Equal parts hilarious and heart-breaking, a memoir-like fictional rendering raising the question: Just how far is one Millennial willing to go towards (or away from) a newly adjusted life, uncoupled?

Maggie, our first person POV narrator, is 28 yrs old, – a smartly sarcastic (read: deeply self-reproving) English literature graduate student, suddenly cast into emotional upheaval with the (self-suggested, but not actually contemplated) breakup of her marriage.

Nothing seems impossible, in this fire-hose blast of a life upturned, as our heroine, long-accustomed to un-facing the unfaceable (as achingly vulnerable in her parody of self as she is alarming in her brutally escapist shenanigans) must now pull out all the stops.
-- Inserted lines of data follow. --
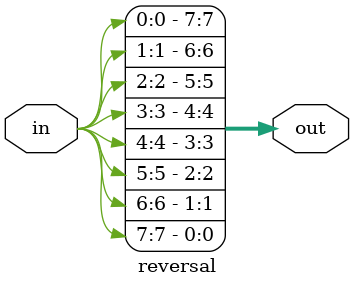
<source format=v>
module reversal( 
    input [7:0] in,
    output [7:0] out
);
    assign out[7:0]= {in[0],in[1],in[2],in[3],in[4],in[5],in[6],in[7]};
    //or assign {out[0],out[1],out[2],out[3],out[4],out[5],out[6],out[7]} = in; is correct
    //but assign out= {in[0],in[1],in[2],in[3],in[4],in[5],in[6],in[7]}; is wrong
    //as it will lead to default correspondence

endmodule
</source>
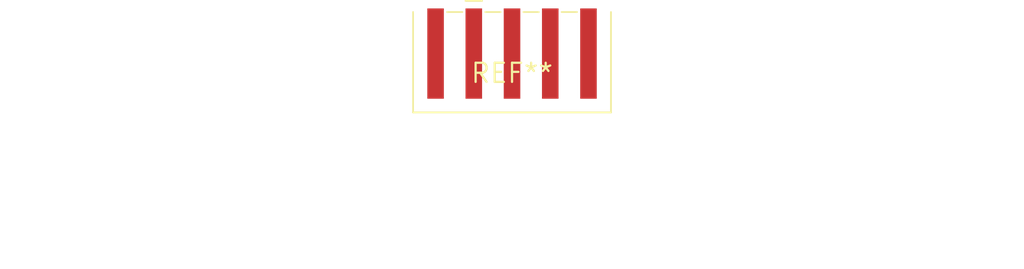
<source format=kicad_pcb>
(kicad_pcb (version 20240108) (generator pcbnew)

  (general
    (thickness 1.6)
  )

  (paper "A4")
  (layers
    (0 "F.Cu" signal)
    (31 "B.Cu" signal)
    (32 "B.Adhes" user "B.Adhesive")
    (33 "F.Adhes" user "F.Adhesive")
    (34 "B.Paste" user)
    (35 "F.Paste" user)
    (36 "B.SilkS" user "B.Silkscreen")
    (37 "F.SilkS" user "F.Silkscreen")
    (38 "B.Mask" user)
    (39 "F.Mask" user)
    (40 "Dwgs.User" user "User.Drawings")
    (41 "Cmts.User" user "User.Comments")
    (42 "Eco1.User" user "User.Eco1")
    (43 "Eco2.User" user "User.Eco2")
    (44 "Edge.Cuts" user)
    (45 "Margin" user)
    (46 "B.CrtYd" user "B.Courtyard")
    (47 "F.CrtYd" user "F.Courtyard")
    (48 "B.Fab" user)
    (49 "F.Fab" user)
    (50 "User.1" user)
    (51 "User.2" user)
    (52 "User.3" user)
    (53 "User.4" user)
    (54 "User.5" user)
    (55 "User.6" user)
    (56 "User.7" user)
    (57 "User.8" user)
    (58 "User.9" user)
  )

  (setup
    (pad_to_mask_clearance 0)
    (pcbplotparams
      (layerselection 0x00010fc_ffffffff)
      (plot_on_all_layers_selection 0x0000000_00000000)
      (disableapertmacros false)
      (usegerberextensions false)
      (usegerberattributes false)
      (usegerberadvancedattributes false)
      (creategerberjobfile false)
      (dashed_line_dash_ratio 12.000000)
      (dashed_line_gap_ratio 3.000000)
      (svgprecision 4)
      (plotframeref false)
      (viasonmask false)
      (mode 1)
      (useauxorigin false)
      (hpglpennumber 1)
      (hpglpenspeed 20)
      (hpglpendiameter 15.000000)
      (dxfpolygonmode false)
      (dxfimperialunits false)
      (dxfusepcbnewfont false)
      (psnegative false)
      (psa4output false)
      (plotreference false)
      (plotvalue false)
      (plotinvisibletext false)
      (sketchpadsonfab false)
      (subtractmaskfromsilk false)
      (outputformat 1)
      (mirror false)
      (drillshape 1)
      (scaleselection 1)
      (outputdirectory "")
    )
  )

  (net 0 "")

  (footprint "Harting_har-flexicon_14110313010xxx_1x03-MP_P2.54mm_Horizontal" (layer "F.Cu") (at 0 0))

)

</source>
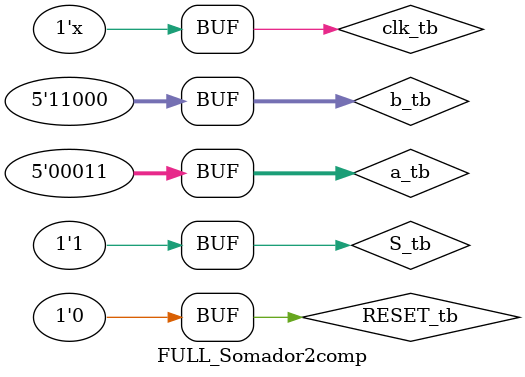
<source format=v>
`timescale 10ns/100ps

module FULL_Somador2comp();

parameter N = 5;

reg clk_tb, S_tb, RESET_tb;
wire loadAB_tb, // load nos registradores A, B e os sinais de A e de B
    loadmagAB_tb,  //faz o laod dos valores de A e de B convertidos de complemento de 2
    compmag_tb, //compara as magnitudes de A e de B
    compsigns_tb, //Compara os sinais de A e de B
    add_sub_tb, //reliza a soma ou a subtrada
    loadres_tb, //faz o load do resultado
    done_tb; //indica que esta pronto

UC_Somador2comp UC( .clk(clk_tb), .S(S_tb), .RESET(RESET_tb), .loadAB(loadAB_tb), .loadmagAB(loadmagAB_tb), .compmag(compmag_tb), .compsigns(compsigns_tb), .add_sub(add_sub_tb),  .loadres(loadres_tb), .done(done_tb));

reg [N-1:0] a_tb, b_tb;
wire [N:0] result_tb;

FD_Somador2comp FD(.a(a_tb), .b(b_tb), .clk(clk_tb), .RESET(RESET_tb), 
    .loadAB(loadAB_tb), .loadmagAB(loadmagAB_tb), .comp_mag(compmag_tb),
    .comp_sinais(compsigns_tb), .soma_sub(add_sub_tb),  .loadRES(loadres_tb),
    .result(result_tb));


initial begin
    $monitor("a = %b  || b = %b  || loadAB  = %d || loadmagAB = %d || compmag = %d || comp_sinais = %d || soma_sub = %d || loadres = %d || result = %b ", a_tb,b_tb, loadAB_tb, loadmagAB_tb, compmag_tb, compsigns_tb, add_sub_tb, loadres_tb, result_tb);

    S_tb = 1;
    RESET_tb = 1;
    clk_tb = 0;
    #20
    RESET_tb = 0;
    #10
    a_tb = 3;
    b_tb = -8;
end

always begin
    #10 clk_tb = ~clk_tb;
end



endmodule
</source>
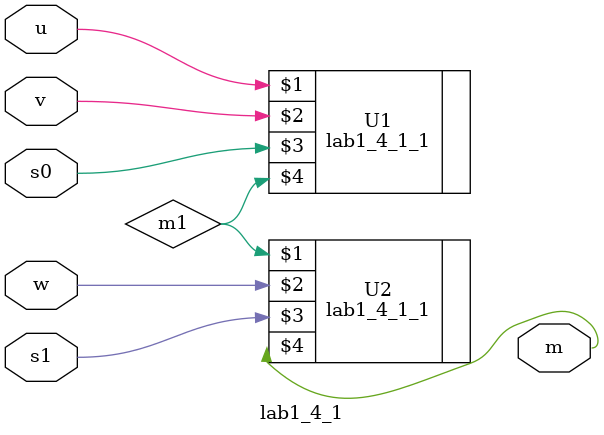
<source format=v>
`timescale 1ns / 1ps


module lab1_4_1(
    input u,
    input v,
    input w,
    input s0,
    input s1,
    output m
    );
    wire m1;
    lab1_4_1_1 U1(u,v,s0,m1);
    lab1_4_1_1 U2(m1,w,s1,m);
endmodule

</source>
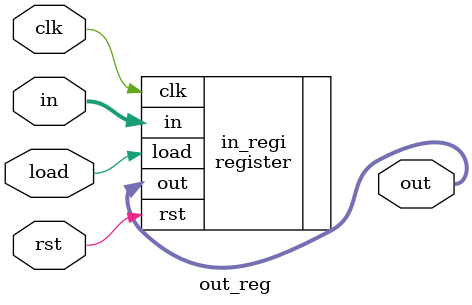
<source format=v>
module out_reg (
  input clk, rst,
  input load,
  input [15:0] in,
  output wire [15:0] out
);

  // IN Register
  register #(.WIDTH(16)) in_regi (.clk(clk), .rst(rst),
                                  .load(load),
                                  .in(in),
                                  .out(out));
 
endmodule
</source>
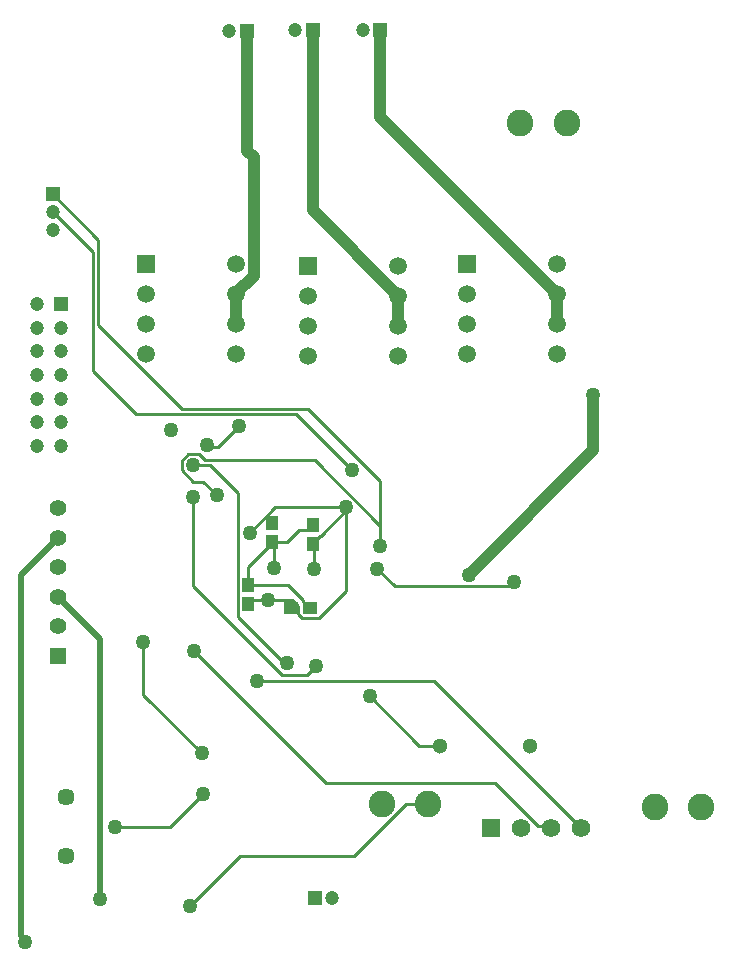
<source format=gbl>
G04*
G04 #@! TF.GenerationSoftware,Altium Limited,Altium Designer,23.10.1 (27)*
G04*
G04 Layer_Physical_Order=2*
G04 Layer_Color=16711680*
%FSLAX25Y25*%
%MOIN*%
G70*
G04*
G04 #@! TF.SameCoordinates,29CFA998-7EC6-4FDD-B126-FBB6EF8C8D2F*
G04*
G04*
G04 #@! TF.FilePolarity,Positive*
G04*
G01*
G75*
%ADD16C,0.01000*%
%ADD18C,0.01968*%
%ADD19R,0.04758X0.03985*%
%ADD27R,0.03985X0.04758*%
%ADD44C,0.08900*%
%ADD45C,0.06181*%
%ADD46R,0.06181X0.06181*%
%ADD47C,0.04724*%
%ADD48R,0.04724X0.04724*%
%ADD49R,0.04724X0.04724*%
%ADD50C,0.05118*%
%ADD51R,0.05512X0.05512*%
%ADD52C,0.05512*%
%ADD53C,0.05709*%
%ADD54C,0.05906*%
%ADD55R,0.05906X0.05906*%
%ADD56C,0.05000*%
%ADD57C,0.03937*%
D16*
X118150Y35127D02*
X135523Y52500D01*
X63500Y18500D02*
X80127Y35127D01*
X135523Y52500D02*
X143000D01*
X80127Y35127D02*
X118150D01*
X104500Y139729D02*
X105000Y139229D01*
Y131000D02*
Y139229D01*
X127000Y145356D02*
Y160157D01*
Y138500D02*
Y145356D01*
X105069Y167287D02*
X127000Y145356D01*
X68670Y167287D02*
X105069D01*
X60713Y167069D02*
X62931Y169287D01*
X60713Y163931D02*
Y167069D01*
Y163931D02*
X64546Y160098D01*
X67902D01*
X72500Y155500D01*
X62931Y169287D02*
X66670D01*
X68670Y167287D01*
X32949Y212254D02*
X60915Y184287D01*
X45500Y182500D02*
X99000D01*
X73000Y171500D02*
X80000Y178500D01*
X60915Y184287D02*
X102869D01*
X70157Y165500D02*
X79500Y156157D01*
X64500Y165500D02*
X70157D01*
X79500Y115000D02*
Y156157D01*
X31162Y196838D02*
X45500Y182500D01*
X31162Y196838D02*
Y236610D01*
X17772Y250000D02*
X31162Y236610D01*
X32949Y212254D02*
Y240728D01*
X17772Y255906D02*
X32949Y240728D01*
X131787Y125213D02*
X170213D01*
X171500Y126500D01*
X126000Y131000D02*
X131787Y125213D01*
X57000Y45000D02*
X68000Y56000D01*
X38500Y45000D02*
X57000D01*
X48000Y89000D02*
Y106500D01*
Y89000D02*
X67500Y69500D01*
X65000Y103500D02*
X108881Y59619D01*
X165073D01*
X179409Y45282D01*
X183218D01*
X184000Y44500D01*
X123500Y88500D02*
X140000Y72000D01*
X147000D01*
X79500Y115000D02*
X95000Y99500D01*
X96000D01*
X86000Y93500D02*
X145000D01*
X194000Y44500D01*
X64500Y125343D02*
Y155000D01*
Y125343D02*
X94343Y95500D01*
X83000Y119343D02*
X84157Y120500D01*
X97672D01*
X99458Y118713D01*
X115500Y150465D02*
Y151500D01*
Y123651D02*
Y150465D01*
X99458Y116007D02*
Y118713D01*
X106569Y114720D02*
X115500Y123651D01*
X100745Y114720D02*
X106569D01*
X99458Y116007D02*
X100745Y114720D01*
X101222Y120049D02*
Y120614D01*
X96179Y125657D02*
X101222Y120614D01*
X83000Y125657D02*
X96179D01*
X101222Y120049D02*
X103271Y118000D01*
X103657D01*
X83500Y143000D02*
X92000Y151500D01*
X115500D01*
X69814Y171500D02*
X73000D01*
X69157Y172157D02*
X69814Y171500D01*
X91500Y131223D02*
Y138957D01*
X104500Y139729D02*
X106761Y141991D01*
X107026D01*
X115500Y150465D01*
X102869Y184287D02*
X127000Y160157D01*
X99000Y182500D02*
X117500Y164000D01*
X83000Y131457D02*
X91000Y139457D01*
X102500Y95500D02*
X105500Y98500D01*
X94343Y95500D02*
X102500D01*
X91000Y139843D02*
X95782D01*
X91000Y139457D02*
X91500Y138957D01*
X83000Y125657D02*
Y131457D01*
X91000Y139457D02*
Y139843D01*
X99718Y143778D02*
X103008D01*
X95782Y139843D02*
X99718Y143778D01*
X103008D02*
X104500Y145271D01*
Y145657D01*
D18*
X8500Y6500D02*
Y7320D01*
X7169Y8651D02*
X8500Y7320D01*
X7169Y8651D02*
Y129039D01*
X19500Y141370D01*
X33500Y21000D02*
Y107685D01*
X19500Y121685D02*
X33500Y107685D01*
D19*
X97343Y118000D02*
D03*
X103657D02*
D03*
D27*
X83000Y119343D02*
D03*
Y125657D02*
D03*
X91000Y146157D02*
D03*
Y139843D02*
D03*
X104500Y139343D02*
D03*
Y145657D02*
D03*
D44*
X173500Y279500D02*
D03*
X189091D02*
D03*
X143000Y52500D02*
D03*
X127409D02*
D03*
X234000Y51500D02*
D03*
X218409D02*
D03*
D45*
X194000Y44500D02*
D03*
X184000D02*
D03*
X174000D02*
D03*
D46*
X164000D02*
D03*
D47*
X12626Y172004D02*
D03*
Y179878D02*
D03*
Y187752D02*
D03*
Y195626D02*
D03*
Y203500D02*
D03*
Y211374D02*
D03*
Y219248D02*
D03*
X20500Y172004D02*
D03*
Y179878D02*
D03*
Y187752D02*
D03*
Y195626D02*
D03*
Y203500D02*
D03*
Y211374D02*
D03*
X121047Y310701D02*
D03*
X110953Y21299D02*
D03*
X98547Y310701D02*
D03*
X76547Y310201D02*
D03*
X17772Y244094D02*
D03*
Y250000D02*
D03*
D48*
X20500Y219248D02*
D03*
X17772Y255906D02*
D03*
D49*
X126953Y310701D02*
D03*
X105047Y21299D02*
D03*
X104453Y310701D02*
D03*
X82453Y310201D02*
D03*
D50*
X177000Y72000D02*
D03*
X147000D02*
D03*
D51*
X19500Y102000D02*
D03*
D52*
Y111843D02*
D03*
Y121685D02*
D03*
Y131528D02*
D03*
Y141370D02*
D03*
Y151213D02*
D03*
D53*
X22130Y35221D02*
D03*
Y54905D02*
D03*
D54*
X186000Y202500D02*
D03*
Y212500D02*
D03*
Y222500D02*
D03*
Y232500D02*
D03*
X156000Y202500D02*
D03*
Y212500D02*
D03*
Y222500D02*
D03*
X133000Y222000D02*
D03*
Y212000D02*
D03*
X49000Y222500D02*
D03*
Y212500D02*
D03*
Y202500D02*
D03*
X79000Y232500D02*
D03*
Y222500D02*
D03*
Y212500D02*
D03*
Y202500D02*
D03*
X103000Y222000D02*
D03*
Y212000D02*
D03*
Y202000D02*
D03*
X133000Y232000D02*
D03*
Y202000D02*
D03*
D55*
X156000Y232500D02*
D03*
X49000D02*
D03*
X103000Y232000D02*
D03*
D56*
X63500Y18500D02*
D03*
X105000Y131000D02*
D03*
X80000Y178500D02*
D03*
X72500Y155500D02*
D03*
X171500Y126500D02*
D03*
X126000Y131000D02*
D03*
X68000Y56000D02*
D03*
X38500Y45000D02*
D03*
X48000Y106500D02*
D03*
X123500Y88500D02*
D03*
X96000Y99500D02*
D03*
X105500Y98500D02*
D03*
X64500Y155000D02*
D03*
X67500Y69500D02*
D03*
X8500Y6500D02*
D03*
X33500Y21000D02*
D03*
X89500Y120500D02*
D03*
X57199Y177149D02*
D03*
X69157Y172157D02*
D03*
X64500Y165500D02*
D03*
X83500Y143000D02*
D03*
X91500Y131223D02*
D03*
X115500Y151500D02*
D03*
X127000Y138500D02*
D03*
X117500Y164000D02*
D03*
X198000Y189000D02*
D03*
X156500Y129000D02*
D03*
X65000Y103500D02*
D03*
X86000Y93500D02*
D03*
D57*
X79000Y223033D02*
X84709Y228741D01*
X79000Y222500D02*
Y223033D01*
X84709Y228741D02*
Y268146D01*
X82453Y270402D02*
X84709Y268146D01*
X82453Y270402D02*
Y310201D01*
X104453Y250547D02*
X133000Y222000D01*
X104453Y250547D02*
Y310701D01*
X126953Y281547D02*
X186000Y222500D01*
X126953Y281547D02*
Y310701D01*
X186000Y212500D02*
Y222500D01*
X133000Y212000D02*
Y222000D01*
X79000Y212500D02*
Y222500D01*
X198000Y170500D02*
Y189000D01*
X156500Y129000D02*
X198000Y170500D01*
M02*

</source>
As Maggie struggles to consider the emotional ramifications of a “new life as an unlovable husk”, there are problems to solve everywhere – choices to be made involving housing, career, and of course, her flagging personal and social life.

“Everywhere looked like the kind of place where a neighbor has drums.”

“It looked like the second nicest room in a very humane Scandinavian prison”.

Gifted with wry observational humor (turned inward at its sharpest) Maggie is a charmer – a cleverly reflective emotional composite echoing a modern day woman’s darkest fears, feminist ramblings, misguided reactions – and dream-like glimpses, brief but visible, of a fantasy world still out there to be discovered, made more perfect by its elusiveness.

A warm and witty read, with more than a hint of thoughtfulness, this comedic drama is a Millennial testament to the trials (and truths) encountered fighting for love (self and other) in a world gone spiral.

A great big thank you to Netgalley, the publisher and the author for an ARC of this book. All thoughts presented are my own.